• Exercise requirements
With the pictures removed, set down all of the entries below exactly.

• Supplied records
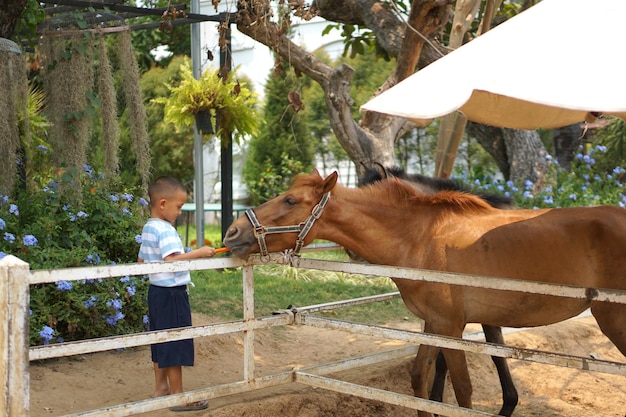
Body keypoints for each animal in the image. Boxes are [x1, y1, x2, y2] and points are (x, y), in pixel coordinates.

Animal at [223, 167, 624, 414]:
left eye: (290, 201)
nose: (231, 232)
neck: (420, 238)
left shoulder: (451, 327)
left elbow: (461, 391)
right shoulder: (434, 324)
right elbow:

• Response
Body keypoints for each animal in the image. Boxes are [x1, y1, x2, y2] and points are (x, y), in pixel coordinates.

Animal at [223, 167, 624, 414]:
left eye: (290, 201)
nose: (231, 232)
neck: (420, 238)
left shoulder: (451, 327)
left elbow: (461, 391)
right shoulder: (434, 324)
right elbow:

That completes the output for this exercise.